JOB -
Pull out every line in the rows below that contains the string "không", and match its case exactly.

DATA TO PROCESS -
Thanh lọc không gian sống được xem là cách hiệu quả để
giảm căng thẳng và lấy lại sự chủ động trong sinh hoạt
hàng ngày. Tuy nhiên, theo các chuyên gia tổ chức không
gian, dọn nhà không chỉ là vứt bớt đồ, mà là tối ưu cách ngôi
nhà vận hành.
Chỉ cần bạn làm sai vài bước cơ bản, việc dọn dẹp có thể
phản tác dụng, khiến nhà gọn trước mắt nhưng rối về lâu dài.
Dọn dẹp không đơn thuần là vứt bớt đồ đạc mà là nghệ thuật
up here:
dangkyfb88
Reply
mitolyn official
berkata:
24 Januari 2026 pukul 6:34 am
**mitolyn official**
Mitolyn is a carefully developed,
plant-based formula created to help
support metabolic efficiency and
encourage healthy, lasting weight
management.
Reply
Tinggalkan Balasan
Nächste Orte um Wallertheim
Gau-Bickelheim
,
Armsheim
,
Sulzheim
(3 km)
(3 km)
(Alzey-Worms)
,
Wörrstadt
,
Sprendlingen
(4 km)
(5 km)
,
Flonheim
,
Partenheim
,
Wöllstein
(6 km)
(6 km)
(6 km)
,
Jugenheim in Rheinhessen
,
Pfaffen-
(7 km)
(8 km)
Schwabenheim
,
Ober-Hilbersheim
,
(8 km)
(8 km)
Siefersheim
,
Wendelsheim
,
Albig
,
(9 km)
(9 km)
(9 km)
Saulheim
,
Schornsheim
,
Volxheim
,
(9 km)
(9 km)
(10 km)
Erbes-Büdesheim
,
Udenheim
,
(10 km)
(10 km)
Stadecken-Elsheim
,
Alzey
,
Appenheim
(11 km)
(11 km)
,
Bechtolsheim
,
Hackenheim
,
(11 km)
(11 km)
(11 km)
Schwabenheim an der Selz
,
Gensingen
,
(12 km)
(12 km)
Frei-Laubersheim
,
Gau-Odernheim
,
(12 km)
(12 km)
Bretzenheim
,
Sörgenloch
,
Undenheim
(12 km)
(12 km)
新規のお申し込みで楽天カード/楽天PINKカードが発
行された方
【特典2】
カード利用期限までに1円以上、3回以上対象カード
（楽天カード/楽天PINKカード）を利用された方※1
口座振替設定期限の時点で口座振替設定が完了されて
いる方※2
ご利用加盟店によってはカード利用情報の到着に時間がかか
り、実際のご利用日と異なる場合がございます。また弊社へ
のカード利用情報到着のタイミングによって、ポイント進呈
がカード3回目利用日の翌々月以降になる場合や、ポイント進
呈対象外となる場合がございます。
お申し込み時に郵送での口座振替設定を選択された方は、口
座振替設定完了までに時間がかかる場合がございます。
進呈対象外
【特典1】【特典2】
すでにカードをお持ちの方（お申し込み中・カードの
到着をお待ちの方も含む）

OUTPUT -
Thanh lọc không gian sống được xem là cách hiệu quả để
hàng ngày. Tuy nhiên, theo các chuyên gia tổ chức không
gian, dọn nhà không chỉ là vứt bớt đồ, mà là tối ưu cách ngôi
Dọn dẹp không đơn thuần là vứt bớt đồ đạc mà là nghệ thuật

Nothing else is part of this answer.